Virou a atenção para outros preparos.
Já não era a primeira vez (nem a segunda) que, nos dias anteriores, após a
primeira consulta e antes de voltar a ser atendido pelo perito em dores da
alma, deixara de fazer certas coisas, ou condicionara a sua vontade, por aquilo
que estimava poder ser aprovado ou desaprovado pelo perito. Incomodou-se com a
constatação. Nunca dera por si a depender do que outras pessoas podiam pensar
ou dizer sobre atos prévios da sua autoria, atos sobre os quais os outros
poderiam, a posteriori, protestar com voz grossa. Desta vez parecia que estava
nas mãos do perito em dores da alma, como se ele fosse o penhor onde tinha depositado,
como caução não sabia de quê, a fortuna que era a sua vida. Isso incomodava-o.

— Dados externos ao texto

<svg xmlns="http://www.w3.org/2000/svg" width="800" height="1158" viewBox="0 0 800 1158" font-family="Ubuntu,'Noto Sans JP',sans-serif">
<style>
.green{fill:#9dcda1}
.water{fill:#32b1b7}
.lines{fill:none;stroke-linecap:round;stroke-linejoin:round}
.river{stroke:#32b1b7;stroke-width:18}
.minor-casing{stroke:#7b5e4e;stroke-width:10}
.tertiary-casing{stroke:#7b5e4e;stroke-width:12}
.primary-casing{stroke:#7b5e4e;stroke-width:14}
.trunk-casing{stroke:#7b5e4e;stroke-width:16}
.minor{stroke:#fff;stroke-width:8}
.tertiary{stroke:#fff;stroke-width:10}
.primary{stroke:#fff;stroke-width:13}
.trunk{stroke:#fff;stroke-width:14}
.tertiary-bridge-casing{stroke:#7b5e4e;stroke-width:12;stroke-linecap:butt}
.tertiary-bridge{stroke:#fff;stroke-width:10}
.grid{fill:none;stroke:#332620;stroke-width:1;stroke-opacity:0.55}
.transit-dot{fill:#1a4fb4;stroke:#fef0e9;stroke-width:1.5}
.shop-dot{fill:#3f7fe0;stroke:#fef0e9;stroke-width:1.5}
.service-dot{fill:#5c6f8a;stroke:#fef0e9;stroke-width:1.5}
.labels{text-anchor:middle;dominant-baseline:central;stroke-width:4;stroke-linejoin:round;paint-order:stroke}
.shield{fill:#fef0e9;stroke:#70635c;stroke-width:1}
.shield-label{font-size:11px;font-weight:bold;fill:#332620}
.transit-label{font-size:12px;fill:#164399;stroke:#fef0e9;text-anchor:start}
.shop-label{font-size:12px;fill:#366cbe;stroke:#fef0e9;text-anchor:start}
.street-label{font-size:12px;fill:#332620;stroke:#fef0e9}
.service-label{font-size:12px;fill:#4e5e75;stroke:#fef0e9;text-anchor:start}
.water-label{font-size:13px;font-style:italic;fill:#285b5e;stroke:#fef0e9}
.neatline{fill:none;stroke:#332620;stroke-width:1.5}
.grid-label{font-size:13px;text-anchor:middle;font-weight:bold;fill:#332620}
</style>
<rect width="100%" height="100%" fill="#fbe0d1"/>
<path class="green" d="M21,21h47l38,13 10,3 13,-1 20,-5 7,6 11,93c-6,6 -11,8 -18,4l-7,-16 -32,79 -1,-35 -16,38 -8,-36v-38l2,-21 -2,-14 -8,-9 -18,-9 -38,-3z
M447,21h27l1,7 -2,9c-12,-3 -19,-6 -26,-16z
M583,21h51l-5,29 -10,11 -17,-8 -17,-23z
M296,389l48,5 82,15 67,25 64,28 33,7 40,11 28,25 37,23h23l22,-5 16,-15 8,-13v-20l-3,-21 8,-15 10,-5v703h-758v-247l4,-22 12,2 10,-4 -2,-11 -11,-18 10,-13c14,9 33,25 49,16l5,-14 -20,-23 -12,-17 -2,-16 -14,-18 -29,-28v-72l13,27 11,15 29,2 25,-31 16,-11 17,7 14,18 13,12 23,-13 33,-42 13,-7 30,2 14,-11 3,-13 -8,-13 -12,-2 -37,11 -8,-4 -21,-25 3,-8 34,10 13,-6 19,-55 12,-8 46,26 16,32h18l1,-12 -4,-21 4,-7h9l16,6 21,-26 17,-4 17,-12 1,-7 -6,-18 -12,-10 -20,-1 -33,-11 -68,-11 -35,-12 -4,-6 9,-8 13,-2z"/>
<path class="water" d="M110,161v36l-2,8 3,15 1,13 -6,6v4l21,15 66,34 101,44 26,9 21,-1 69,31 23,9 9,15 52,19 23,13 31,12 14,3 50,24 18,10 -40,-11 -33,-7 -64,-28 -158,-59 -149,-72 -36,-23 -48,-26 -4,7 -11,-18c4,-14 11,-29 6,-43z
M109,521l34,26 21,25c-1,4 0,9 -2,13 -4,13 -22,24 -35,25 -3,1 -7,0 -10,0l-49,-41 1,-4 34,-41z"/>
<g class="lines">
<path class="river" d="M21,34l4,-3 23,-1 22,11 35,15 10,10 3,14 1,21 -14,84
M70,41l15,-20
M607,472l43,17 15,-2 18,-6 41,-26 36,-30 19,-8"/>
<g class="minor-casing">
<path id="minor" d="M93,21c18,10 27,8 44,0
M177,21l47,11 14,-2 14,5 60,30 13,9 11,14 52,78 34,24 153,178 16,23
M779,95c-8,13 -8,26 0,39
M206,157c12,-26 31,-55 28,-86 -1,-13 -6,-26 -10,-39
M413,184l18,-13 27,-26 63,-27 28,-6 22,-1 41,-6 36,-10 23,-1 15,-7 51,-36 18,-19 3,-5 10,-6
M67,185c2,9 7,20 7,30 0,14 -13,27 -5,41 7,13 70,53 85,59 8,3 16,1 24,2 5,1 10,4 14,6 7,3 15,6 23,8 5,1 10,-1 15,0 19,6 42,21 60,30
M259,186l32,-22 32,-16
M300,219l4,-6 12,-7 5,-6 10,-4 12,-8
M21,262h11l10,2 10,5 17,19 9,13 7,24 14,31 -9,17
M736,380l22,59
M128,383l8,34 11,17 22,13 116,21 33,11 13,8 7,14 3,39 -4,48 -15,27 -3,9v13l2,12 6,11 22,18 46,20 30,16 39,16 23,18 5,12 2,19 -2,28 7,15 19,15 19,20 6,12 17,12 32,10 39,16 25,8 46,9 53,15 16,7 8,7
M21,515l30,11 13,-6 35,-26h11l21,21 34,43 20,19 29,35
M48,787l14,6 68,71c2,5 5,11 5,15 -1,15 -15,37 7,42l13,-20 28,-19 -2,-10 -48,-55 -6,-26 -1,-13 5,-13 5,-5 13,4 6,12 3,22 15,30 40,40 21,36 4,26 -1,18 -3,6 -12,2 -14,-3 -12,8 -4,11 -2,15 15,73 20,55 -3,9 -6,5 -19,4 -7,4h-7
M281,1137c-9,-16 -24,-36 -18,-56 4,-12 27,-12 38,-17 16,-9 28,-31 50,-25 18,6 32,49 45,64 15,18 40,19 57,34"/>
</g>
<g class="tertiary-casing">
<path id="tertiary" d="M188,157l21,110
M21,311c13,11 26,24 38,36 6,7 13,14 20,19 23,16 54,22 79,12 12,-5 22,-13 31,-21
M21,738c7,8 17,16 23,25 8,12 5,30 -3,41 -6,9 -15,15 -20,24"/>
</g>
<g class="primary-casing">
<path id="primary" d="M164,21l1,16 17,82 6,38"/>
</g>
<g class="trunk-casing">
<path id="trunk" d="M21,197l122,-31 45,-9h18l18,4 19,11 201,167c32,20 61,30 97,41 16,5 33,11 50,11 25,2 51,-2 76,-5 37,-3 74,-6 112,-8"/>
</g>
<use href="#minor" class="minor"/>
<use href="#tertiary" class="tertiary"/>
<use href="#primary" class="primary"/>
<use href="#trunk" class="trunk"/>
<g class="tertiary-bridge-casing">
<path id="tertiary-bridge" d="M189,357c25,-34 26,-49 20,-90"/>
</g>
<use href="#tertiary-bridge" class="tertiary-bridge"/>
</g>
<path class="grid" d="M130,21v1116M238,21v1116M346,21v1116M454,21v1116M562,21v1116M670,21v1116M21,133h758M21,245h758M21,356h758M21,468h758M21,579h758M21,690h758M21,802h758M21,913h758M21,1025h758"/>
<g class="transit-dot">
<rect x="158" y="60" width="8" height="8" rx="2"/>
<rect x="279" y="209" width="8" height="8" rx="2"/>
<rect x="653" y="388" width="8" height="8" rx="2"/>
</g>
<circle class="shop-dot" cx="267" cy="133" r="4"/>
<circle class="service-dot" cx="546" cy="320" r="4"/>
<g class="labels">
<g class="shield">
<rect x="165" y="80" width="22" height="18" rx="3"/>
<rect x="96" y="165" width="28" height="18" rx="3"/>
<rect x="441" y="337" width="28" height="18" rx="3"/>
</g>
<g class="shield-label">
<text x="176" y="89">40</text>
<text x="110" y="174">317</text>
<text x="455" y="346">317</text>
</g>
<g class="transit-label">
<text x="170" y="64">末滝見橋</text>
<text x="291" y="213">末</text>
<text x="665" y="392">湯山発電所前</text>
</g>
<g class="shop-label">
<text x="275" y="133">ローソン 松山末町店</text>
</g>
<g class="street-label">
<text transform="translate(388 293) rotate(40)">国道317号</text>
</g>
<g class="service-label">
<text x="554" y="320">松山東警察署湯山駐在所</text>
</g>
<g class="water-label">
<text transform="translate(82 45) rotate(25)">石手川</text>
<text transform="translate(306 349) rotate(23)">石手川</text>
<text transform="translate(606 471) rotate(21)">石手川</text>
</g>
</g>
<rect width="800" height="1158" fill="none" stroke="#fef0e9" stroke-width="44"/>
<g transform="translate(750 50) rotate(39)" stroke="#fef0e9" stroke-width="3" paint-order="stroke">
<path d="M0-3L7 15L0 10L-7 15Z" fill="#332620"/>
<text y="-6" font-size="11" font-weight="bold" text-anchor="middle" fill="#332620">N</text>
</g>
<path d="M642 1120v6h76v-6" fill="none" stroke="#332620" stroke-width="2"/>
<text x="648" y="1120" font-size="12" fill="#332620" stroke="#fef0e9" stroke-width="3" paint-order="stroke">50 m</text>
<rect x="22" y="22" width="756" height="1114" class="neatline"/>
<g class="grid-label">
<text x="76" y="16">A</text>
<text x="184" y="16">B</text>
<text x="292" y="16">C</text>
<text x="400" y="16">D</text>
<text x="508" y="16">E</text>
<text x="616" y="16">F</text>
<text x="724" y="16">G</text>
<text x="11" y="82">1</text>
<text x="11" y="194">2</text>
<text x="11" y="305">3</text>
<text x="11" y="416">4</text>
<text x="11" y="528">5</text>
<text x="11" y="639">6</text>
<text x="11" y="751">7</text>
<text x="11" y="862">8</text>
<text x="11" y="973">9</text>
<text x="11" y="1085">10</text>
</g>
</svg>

Primeiro (não necessariamente por esta ordem de importância), porque ajuizava
que nunca se depusera nas mãos de outrem. Segundo, essa deposição significava a
decadência que seu estado atual.
Poucas horas antes de voltar ao
consultório do perito em dores da alma, o carteiro imerso em sua indomável
rebeldia começava a questionar-se se devia honrar o compromisso. As nuvens
começaram a descer sobre o pensamento, em movimento emancipatório e num rasgo
que embaciava. Era a dúvida que menos queria quando pouco tempo faltava para se
confrontar com o perito em dores da alma. Num assomo de lucidez, e em tentativa
para liquidar os fluídos ferventes que tomavam conta das veias, deixando-as
febris e pouco recetivas à lucidez, sussurrou para si mesmo que esta ansiedade
em véspera da consulta era aceitável. Teria de conviver com ela durante as
horas que faltavam para entrar no consultório. E não adiantava arranjar
expedientes para desviar o pensamento, que podiam encerrar solução pior.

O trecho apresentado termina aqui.